Fixer ses prix de vente en restaurant : coefficient, TVA et bon sens

Coefficient multiplicateur, calcul du prix de vente à partir du coût matière, gestion de la TVA, prix psychologique et cohérence de carte : la méthode pour bien tarifer.

Par L'équipe auditresto360 · 4 mars 2026 · 17 min de lecture

Fixer un prix de vente en restauration, c'est partir du coût matière du plat et lui appliquer un coefficient multiplicateur pour couvrir l'ensemble des charges et dégager une marge. Si un plat vous coûte 3 euros de matières premières et que vous le vendez 12 euros TTC, votre coefficient apparent est de 4. Mais ce chiffre brut cache deux réalités que beaucoup de restaurateurs négligent : la TVA, qui n'est pas du chiffre d'affaires mais de l'argent collecté pour l'État, et la cohérence de la carte, qui fait qu'un plat ne se tarife jamais seul. Bien fixer ses prix, c'est arbitrer entre ce que coûte l'assiette, ce que le client est prêt à payer, et ce que la concurrence affiche à côté.

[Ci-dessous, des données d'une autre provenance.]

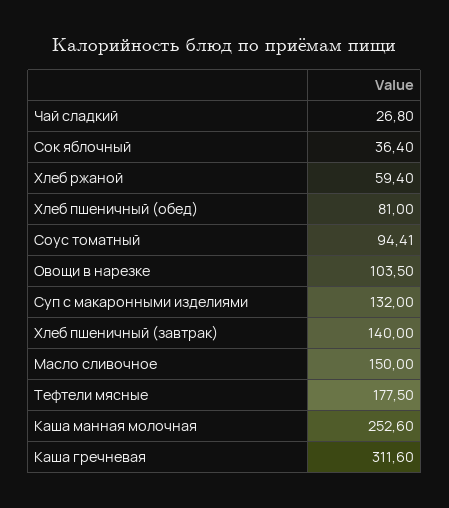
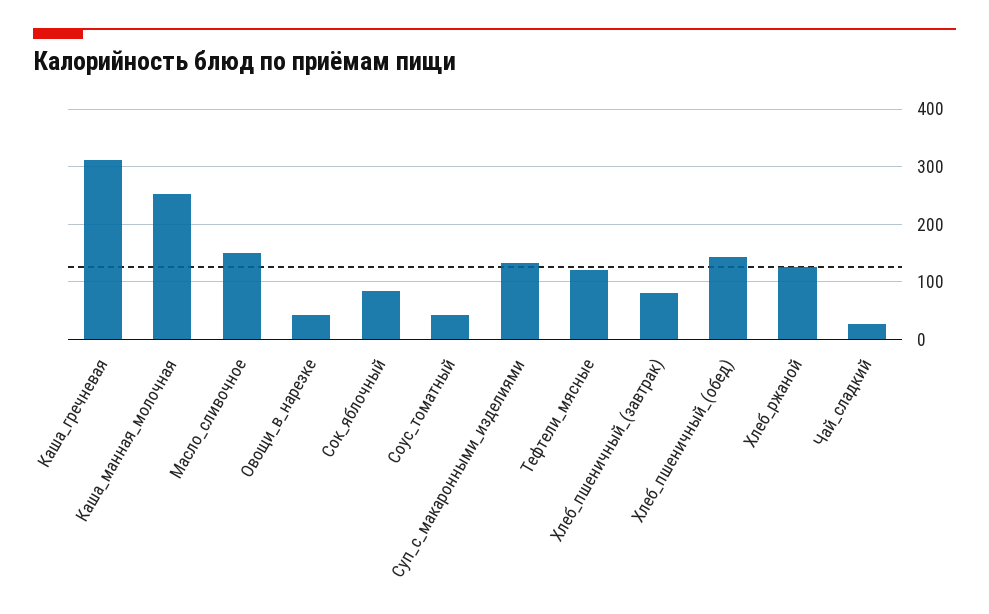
Сок яблочный: 36.4 -> 80
Хлеб ржаной: 59.4 -> 120
Хлеб пшеничный (обед): 81 -> 140
Соус томатный: 94.41 -> 40
Овощи в нарезке: 103.5 -> 40
Хлеб пшеничный (завтрак): 140 -> 80
Тефтели мясные: 177.5 -> 120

Le prix est la variable la plus puissante de votre compte de résultat. Une hausse de tarif bien menée tombe presque intégralement en marge, sans effort supplémentaire en cuisine. Une grille de prix bâclée, à l'inverse, fait travailler une équipe à perte sur certains plats sans que personne ne s'en rende compte. Cet article décortique la méthode du coefficient, ses limites, le calcul propre en partant d'un ratio coût matière cible, le traitement de la TVA, le prix psychologique et la cohérence de gamme. Les coefficients et ratios cités sont des repères de gestion couramment observés dans le métier, pas des normes officielles ni des chiffres réglementaires.

Le point de départ : connaître son coût matière au plat

On ne fixe pas un prix sans connaître ce que coûte l'assiette. C'est l'erreur de base, et elle est plus répandue qu'on ne le croit. Trop de cartes sont tarifées à l'instinct, en regardant le voisin ou en reprenant l'ancien prix augmenté d'un ou deux euros au feeling.

Le prix de vente repose sur une donnée précise : le coût matière du plat, c'est-à-dire la somme des ingrédients qui le composent, rendement compris. Si vous n'avez pas encore construit vos fiches techniques, commencez par là. Tout le raisonnement de tarification s'appuie dessus. Notre article sur le food cost et le coût matière en restaurant détaille la méthode pour chiffrer un plat ingrédient par ingrédient.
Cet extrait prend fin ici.